Seien wir ehrlich: Diese bürokratis­che Seite tra­gen wir alle mehr oder weniger aus­geprägt in uns. Es ist schon viel gewon­nen, wenn wir ihre Exis­tenz anerken­nen und bewusst machen. Dann kön­nen wir uns auch bewusst gegen sie entschei­den.

Die näch­ste Forderung Fromms für eine wahrhaft men­schliche Gesellschaft kommt wie von einem fer­nen Plan­eten:
In der kom­merziellen und poli­tis­chen Wer­bung sind alle Meth­o­d­en der Gehirn­wäsche zu ver­bi­eten.
Gar nicht auszu­denken, wie er die Sit­u­a­tion heute 50 Jahre später beurteilen würde …

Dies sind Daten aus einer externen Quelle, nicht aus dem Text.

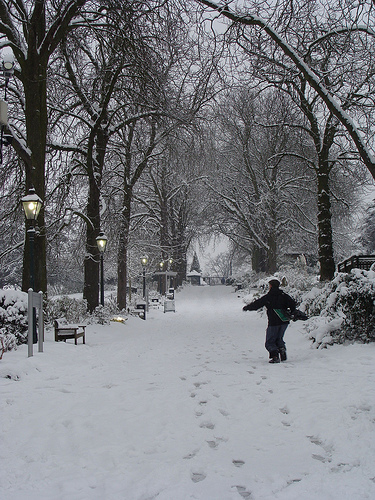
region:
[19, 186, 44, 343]
a black lamp post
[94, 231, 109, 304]
a black lamp post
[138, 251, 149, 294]
a black lamp post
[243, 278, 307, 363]
a person in the snow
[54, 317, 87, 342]
a snow covered bench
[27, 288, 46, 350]
a white sign on posts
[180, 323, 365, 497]
foot tracks in the snow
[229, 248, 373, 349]
a row of snow covered bushes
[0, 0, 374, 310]
lots of snow covered trees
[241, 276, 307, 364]
a person wearing a black coat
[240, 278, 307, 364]
a man carrying a surfboard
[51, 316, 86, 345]
a bench covered in snow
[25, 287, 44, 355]
a small silver sign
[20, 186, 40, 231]
a light on a post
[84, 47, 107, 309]
trunk of a tall tree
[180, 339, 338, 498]
tracks in the snow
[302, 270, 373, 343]
bushes covered in snow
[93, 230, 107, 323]
a lamp on a black post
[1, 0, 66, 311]
a large tree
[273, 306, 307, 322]
a green snowboard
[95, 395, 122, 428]
Small patch of white snow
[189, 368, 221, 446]
Foot prints in the snow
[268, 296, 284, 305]
Black coat of civilian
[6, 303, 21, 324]
Patch of snow on green bush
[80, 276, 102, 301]
Brown oak of the tree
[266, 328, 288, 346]
Pants of the civilian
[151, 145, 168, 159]
A branch on the tree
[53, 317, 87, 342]
Brown bench on the snow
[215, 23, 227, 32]
Small patch of white sky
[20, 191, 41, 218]
Light of the street light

Aus heutiger Sicht genau­so unre­al­is­tisch ist lei­der seine Forderung, dass die Kluft zwis­chen reichen und armen Natio­nen geschlossen wer­den müsse. Man kön­nte auch hinzufü­gen: zwis­chen dem 1% der Oli­garchen weltweit und den 50% der Habenicht­sen.

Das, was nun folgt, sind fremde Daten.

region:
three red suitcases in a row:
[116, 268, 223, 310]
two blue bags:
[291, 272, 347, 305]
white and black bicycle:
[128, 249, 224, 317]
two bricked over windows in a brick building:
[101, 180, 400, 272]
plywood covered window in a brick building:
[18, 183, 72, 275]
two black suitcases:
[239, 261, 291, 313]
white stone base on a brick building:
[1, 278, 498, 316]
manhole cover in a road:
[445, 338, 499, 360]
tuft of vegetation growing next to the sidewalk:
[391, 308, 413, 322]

Heute wieder aktuell ist hinge­gen sein Vorschlag
Viele Übel der heuti­gen kap­i­tal­is­tis­chen … Gesellschaften wären durch die Garantie eines jährlichen Min­desteinkom­mens zu beseit­i­gen

Seine Argu­men­ta­tion ist bedenkenswert:
Diesem Vorschlag liegt die Überzeu­gung zugrunde, dass jed­er Men­sch, gle­ichgültig, ob er arbeit­et oder nicht, das bedin­gungslose Recht hat, nicht zu hungern und nicht obdach­los zu sein. Er soll nicht mehr erhal­ten, als zum Leben nötig ist – aber auch nicht weniger. Dieses Recht scheint uns heute eine neue Auf­fas­sung auszu­drück­en, doch in Wirk­lichkeit han­delt es sich um eine sehr alte Norm, die sowohl in der christlichen Lehre ver­ankert ist als auch von vie­len „prim­i­tiv­en“ Stäm­men prak­tiziert wird: dass der Men­sch das uneingeschränk­te Recht zu leben hat, ob er seine „Pflicht gegenüber der Gesellschaft“ erfüllt oder nicht. Es ist ein Recht, das wir unseren Haustieren, nicht aber unseren Mit­men­schen zugeste­hen.

Aber er sieht auch dur­chaus hand­feste Vorteile ein­er solchen Lösung:
Wenn man sich die Kosten vor Augen hält, die eine weit verzweigte Sozial­hil­febürokratie heute verur­sacht, und dazu die Kosten der Behand­lung physis­ch­er, ins­beson­dere psy­cho­so­ma­tis­ch­er Krankheit­en sowie der Bekämp­fung der Krim­i­nal­ität und der Dro­gen­ab­hängigkeit rech­net, so ergibt sich ver­mut­lich, dass die Kosten für jene Per­so­n­en, die ein jährlich­es Min­desteinkom­men in Anspruch nehmen wollen, geringer wären als die Aus­gaben für unsere gegen­wär­tige Wohlfahrt. Dieser Gedanke wird all jenen undurch­führbar oder gefährlich erscheinen, die überzeugt sind, dass „Men­schen von Natur aus faul“ sind. Dieses Klis­chee hat jedoch keine fak­tis­chen Grund­la­gen; es ist ein­fach ein Schlag­wort, das zur Ratio­nal­isierung der Weigerung dient, auf das Bewusst­sein der Macht über die Schwachen und Hil­flosen zu verzicht­en.